Chicago Tribune management on Wednesday decided not to recognize an employee union after workers at the newspaper overwhelmingly supported organizing.
In a letter to members of the Chicago Tribune Guild organizing committee, Tribune Publisher and Editor-in-Chief Bruce Dold writes that management does "not have enough information to make such a decision and therefore we decline to recognize at this time."
"We believe the best course for navigating this process is through the procedures and resources of the National Labor Relations Board," the letter reads. "We are committed to working with you through the NLRB to reach a quick resolution."
Tribune homepage editor Charlie Johnson wrote on Twitter that management "requested no additional information today or yesterday."
Tronc did not immediately respond to a request for comment.
Johnson added that the employees plan to file signature cards with the National Labor Relations Board and "begin the process of holding a union election."

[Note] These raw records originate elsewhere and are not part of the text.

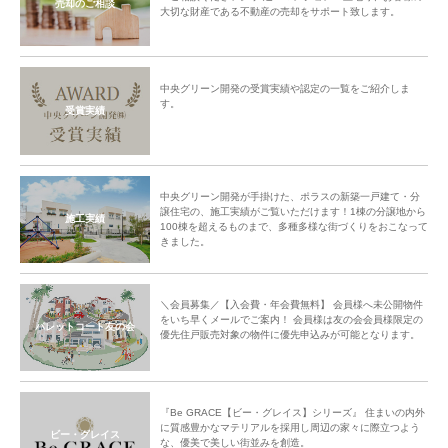
売却のご相談
大切な財産である不動産の売却をサポート致します。
中央グリーン開発の受賞実績や認定の一覧をご紹介しま
す。
受賞実績
中央グリーン開発が手掛けた、ポラスの新築一戸建て・分
譲住宅の、施工実績がご覧いただけます！1棟の分譲地から
施工実績
100棟を超えるものまで、多種多様な街づくりをおこなって
きました。
＼会員募集／【入会費・年会費無料】 会員様へ未公開物件
をいち早くメールでご案内！ 会員様は友の会会員様限定の
パレットコート友の会
優先住戸販売対象の物件に優先申込みが可能となります。
『Be GRACE【ビー・グレイス】シリーズ』 住まいの内外
に質感豊かなマテリアルを採用し周辺の家々に際立つよう
ビー・グレイス
な、優美で美しい街並みを創造。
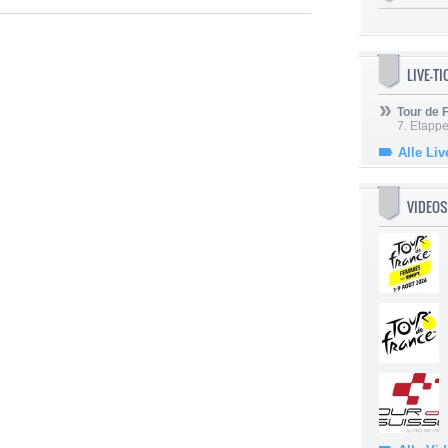
LIVE-T
Tour de
7. Etappe
Alle Liv
VIDEOS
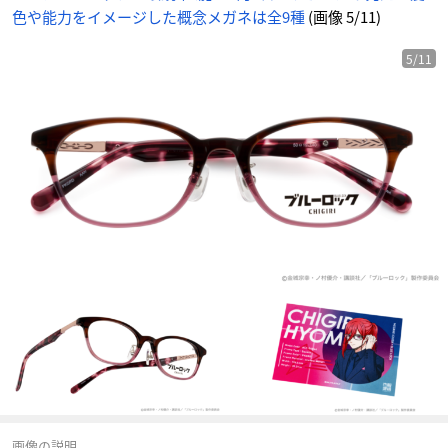
色や能力をイメージした概念メガネは全9種
(画像 5/11)
5/11
画像の説明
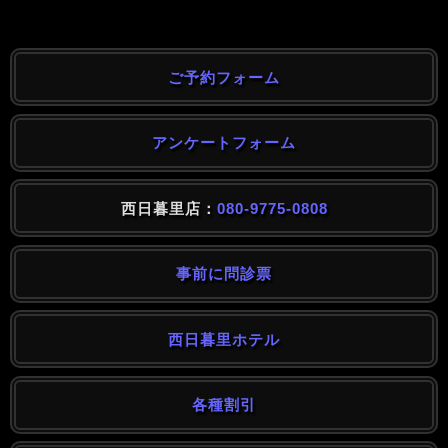
ご予約フォーム
アンケートフォーム
西日暮里店：
080-9775-0808
事前に問診票
西日暮里ホテル
各種割引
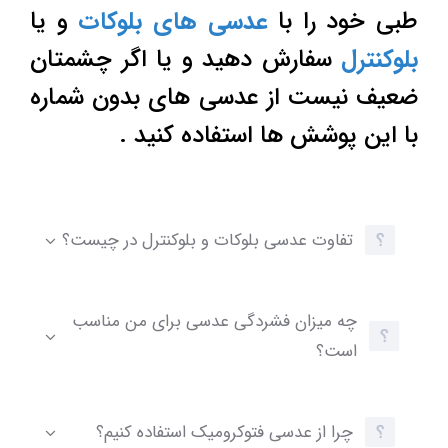
طبی خود را با
عدسی های بلوکات
و یا
بلوکنترل
سفارش دهید و یا اگر چشمتان
ضعیف نیست از عدسی های بدون شماره
با این پوشش ها استفاده کنید .
تفاوت عدسی بلوکات و بلوکنترل در چیست؟
چه میزان فشردگی عدسی برای من مناسب
است؟
چرا از عدسی فتوکرومیک استفاده کنیم؟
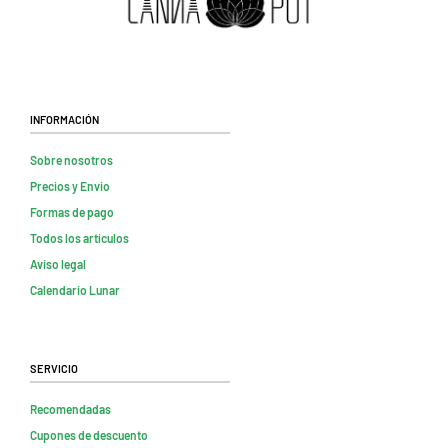
Información
Sobre nosotros
Precios y Envio
Formas de pago
Todos los artículos
Aviso legal
Calendario Lunar
Servicio
Recomendadas
Cupones de descuento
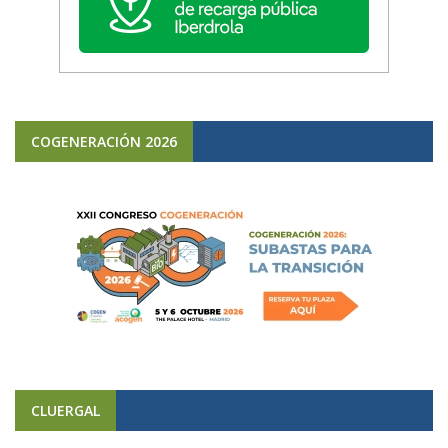
COGENERACIÓN 2026
CLUERGAL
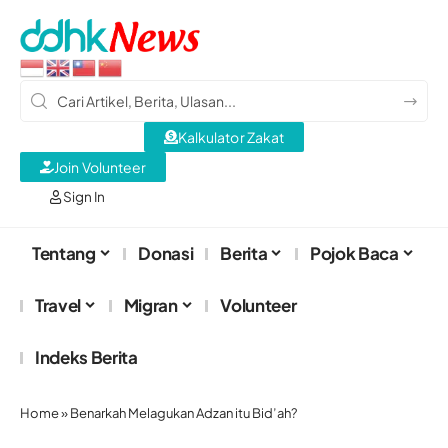
Kalkulator Zakat
Join Volunteer
Sign In
Tentang
Donasi
Berita
Pojok Baca
Travel
Migran
Volunteer
Indeks Berita
Home
»
Benarkah Melagukan Adzan itu Bid’ah?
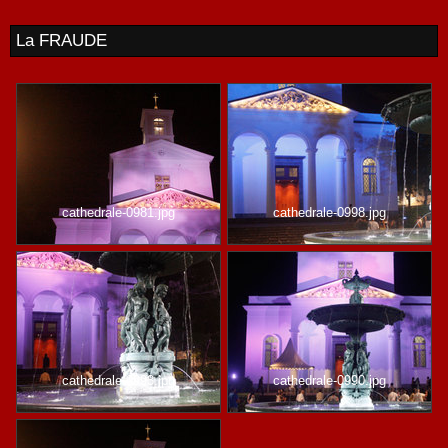
La FRAUDE
cathedrale-0981.jpg
cathedrale-0998.jpg
cathedrale-0993.jpg
cathedrale-0990.jpg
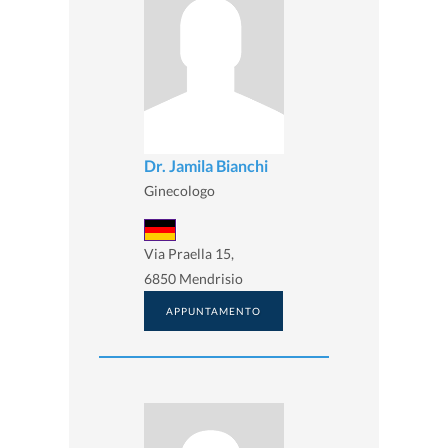
Dr. Jamila Bianchi
Ginecologo
Via Praella 15,
6850 Mendrisio
APPUNTAMENTO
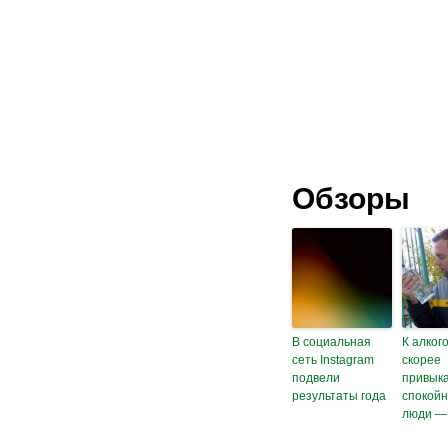
Обзоры
В социальная
К алког
сеть Instagram
скорее
подвели
привык
результаты года
спокой
люди —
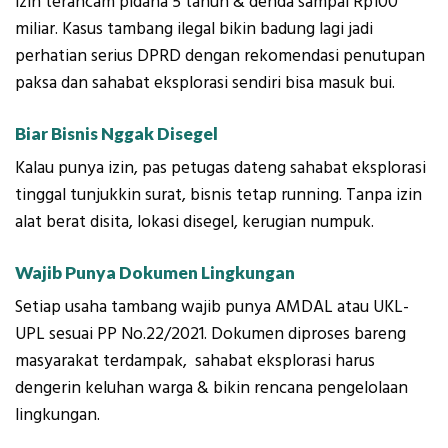
izin terancam pidana 5 tahun & denda sampai Rp100
miliar. Kasus tambang ilegal bikin badung lagi jadi
perhatian serius DPRD dengan rekomendasi penutupan
paksa dan sahabat eksplorasi sendiri bisa masuk bui.
Biar Bisnis Nggak Disegel
Kalau punya izin, pas petugas dateng sahabat eksplorasi
tinggal tunjukkin surat, bisnis tetap running. Tanpa izin
alat berat disita, lokasi disegel, kerugian numpuk.
Wajib Punya Dokumen Lingkungan
Setiap usaha tambang wajib punya AMDAL atau UKL-
UPL sesuai PP No.22/2021. Dokumen diproses bareng
masyarakat terdampak, sahabat eksplorasi harus
dengerin keluhan warga & bikin rencana pengelolaan
lingkungan.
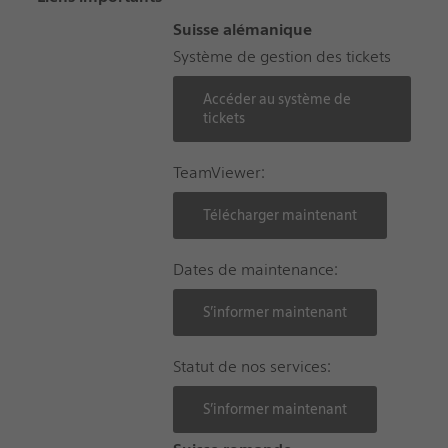
Suisse alémanique
Système de gestion des tickets
Accéder au système de
tickets
TeamViewer:
Télécharger maintenant
Dates de maintenance:
S’informer maintenant
Statut de nos services:
S’informer maintenant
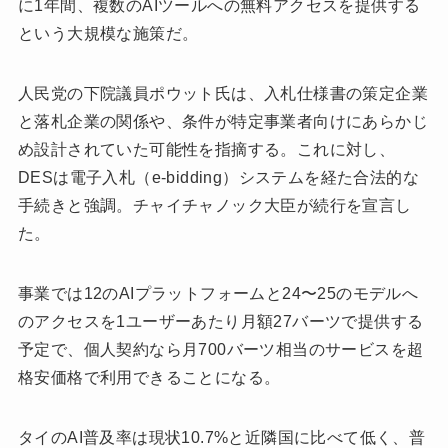
に1年間、複数のAIツールへの無料アクセスを提供する
という大規模な施策だ。
人民党の下院議員ポウット氏は、入札仕様書の策定企業
と落札企業の関係や、条件が特定事業者向けにあらかじ
め設計されていた可能性を指摘する。これに対し、
DESは電子入札（e-bidding）システムを経た合法的な
手続きと強調。チャイチャノック大臣が続行を宣言し
た。
事業では12のAIプラットフォームと24〜25のモデルへ
のアクセスを1ユーザーあたり月額27バーツで提供する
予定で、個人契約なら月700バーツ相当のサービスを超
格安価格で利用できることになる。
タイのAI普及率は現状10.7%と近隣国に比べて低く、普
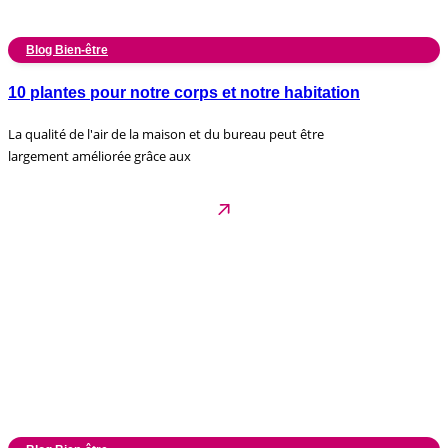
Blog Bien-être
10 plantes pour notre corps et notre habitation
La qualité de l'air de la maison et du bureau peut être
largement améliorée grâce aux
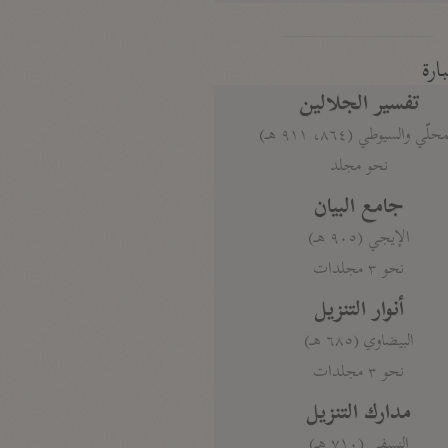
بارة
تفسير الجلالين
حلّي والسيوطي (٨٦٤، ٩١١ هـ)
نحو مجلد
جامع البيان
الإيجي (٩٠٥ هـ)
نحو ٣ مجلدات
أنوار التنزيل
البيضاوي (٦٨٥ هـ)
نحو ٣ مجلدات
مدارك التنزيل
النسفي (٧١٠ هـ)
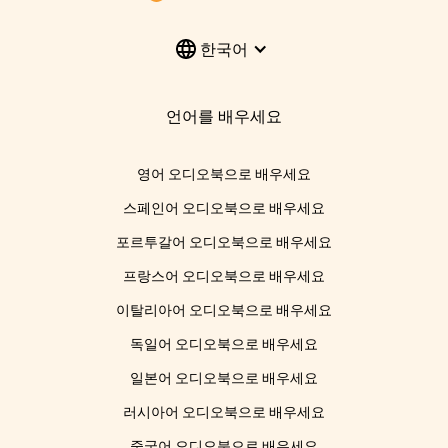
한국어
언어를 배우세요
영어 오디오북으로 배우세요
스페인어 오디오북으로 배우세요
포르투갈어 오디오북으로 배우세요
프랑스어 오디오북으로 배우세요
이탈리아어 오디오북으로 배우세요
독일어 오디오북으로 배우세요
일본어 오디오북으로 배우세요
러시아어 오디오북으로 배우세요
중국어 오디오북으로 배우세요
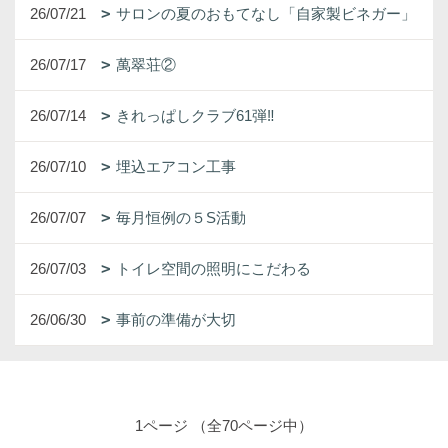
26/07/21
サロンの夏のおもてなし「自家製ビネガー」
26/07/17
萬翠荘②
26/07/14
きれっぱしクラブ61弾‼
26/07/10
埋込エアコン工事
26/07/07
毎月恒例の５S活動
26/07/03
トイレ空間の照明にこだわる
26/06/30
事前の準備が大切
1ページ （全70ページ中）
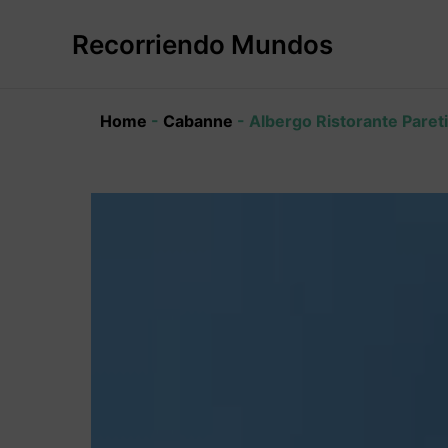
Ir
al
Recorriendo Mundos
contenido
Home
-
Cabanne
-
Albergo Ristorante Paret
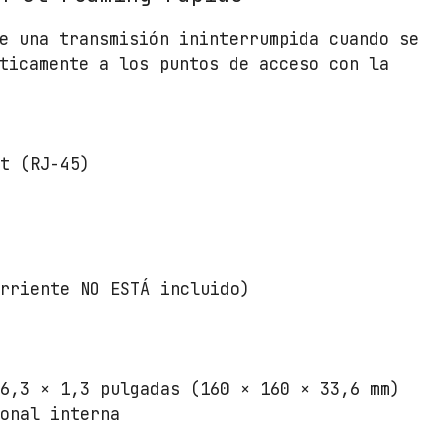
a
e una transmisión ininterrumpida cuando se
s
ticamente a los puntos de acceso con la
d
e
5
d
et (RJ-45)
B
i
/
W
i
orriente NO ESTÁ incluido)
F
i
8
0
 6,3 × 1,3 pulgadas (160 × 160 × 33,6 mm)
2
ional interna
.
1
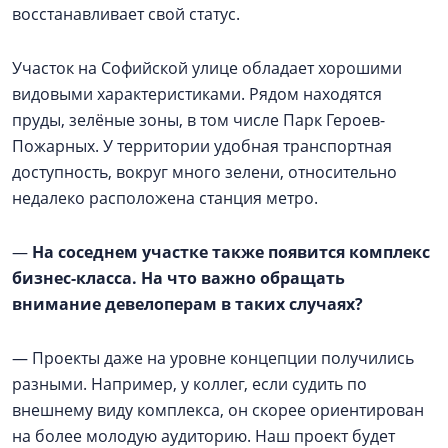
восстанавливает свой статус.
Участок на Софийской улице обладает хорошими
видовыми характеристиками. Рядом находятся
пруды, зелёные зоны, в том числе Парк Героев-
Пожарных. У территории удобная транспортная
доступность, вокруг много зелени, относительно
недалеко расположена станция метро.
—
На соседнем участке также появится комплекс
бизнес-класса. На что важно обращать
внимание девелоперам в таких случаях?
— Проекты даже на уровне концепции получились
разными. Например, у коллег, если судить по
внешнему виду комплекса, он скорее ориентирован
на более молодую аудиторию. Наш проект будет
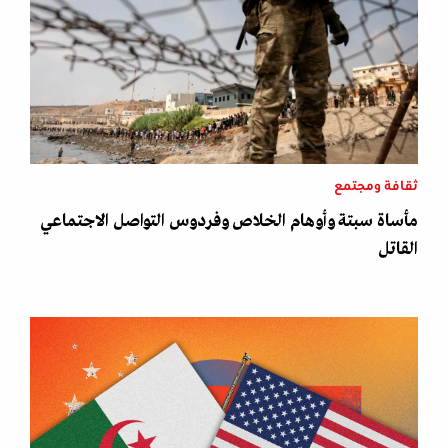
ثقافة ومجتمع
مأساة سبتة وأوهام الخلاص وفردوس التواصل الاجتماعي
القاتل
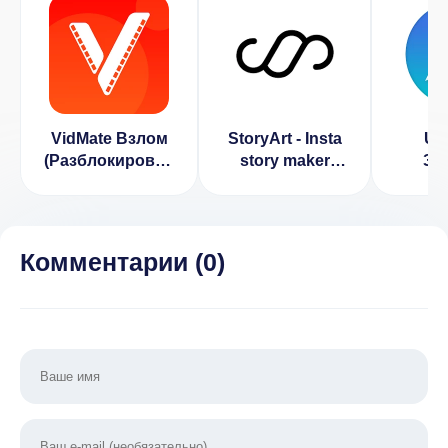
VidMate Взлом
StoryArt - Insta
Up
(Разблокирован
story maker
За
Премиум)
(ВЗЛОМ
дн
Разблокирован
(В
PRO)
Разбл
Пре
Комментарии (
0
)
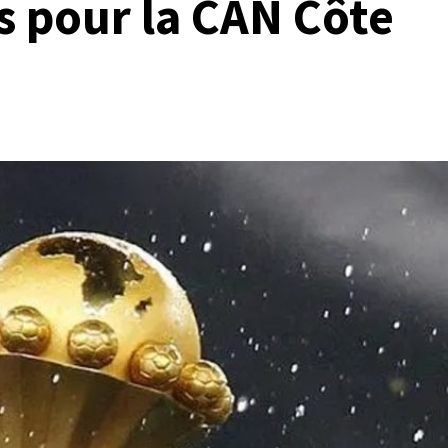
 pour la CAN Côte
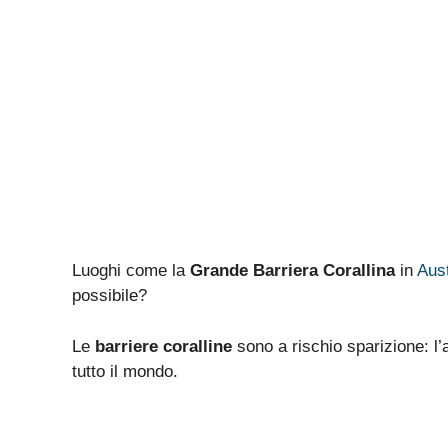
Luoghi come la
Grande Barriera Corallina
in
Aust
possibile?
Le
barriere coralline
sono a rischio sparizione: l’
tutto il mondo.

"Should @tronc choose to recognize our unit going forward, we will gladly withdraw our petition for an election," he wrote.
More than 85 percent of the staff signed union authorization cards. They were hoping the Tribune would recognize that support, but if not, said they were prepared to turn to the National Labor Relations Board for the next steps.
An email was sent to the Tribune editor in chief and publisher Bruce Dold -- letting him know 85 percent support the Chicago Tribune guild and the union wanted an answer if the Tribune will recognize the union by 11 a.m. Wednesday.
"It's a diverse group of people that represents pretty much every facet and editorial department of the newsroom," Charlie Johnson, a Tribune employee said.
"It's time that we started standing up for fair wages and regular raises, and for fair health benefits," Mary Wisniewski, a reporter, said. "We love this work but we want to be compensated fairly for it."
The tribune is owned by tronc -- last month its chairman Michael Ferro resigned amid allegations of inappropriate behavior and he's sold his stake in tronc. Management distrust is one of the key factors in the union vote.
"There was the bankruptcy, we were spun off from our television assets," Johnson said. "Our building was essentially sold out from under us, we ere saddled with a lot of debt."
Dold said the union request is being reviewed and he spoke of "working together as an organization toward our common goal as a leading source for news."
Nearly 300 employees would be part of the Tribune union -- and while the paper has traditionally been anti-union, the staff sees an urgency for their fight.
"People need to realize that what we do is important," Wisniewski said. "We're not people making things up in our basement. We're doing good, important professional work and we need real news and real investigations to support our Democracy."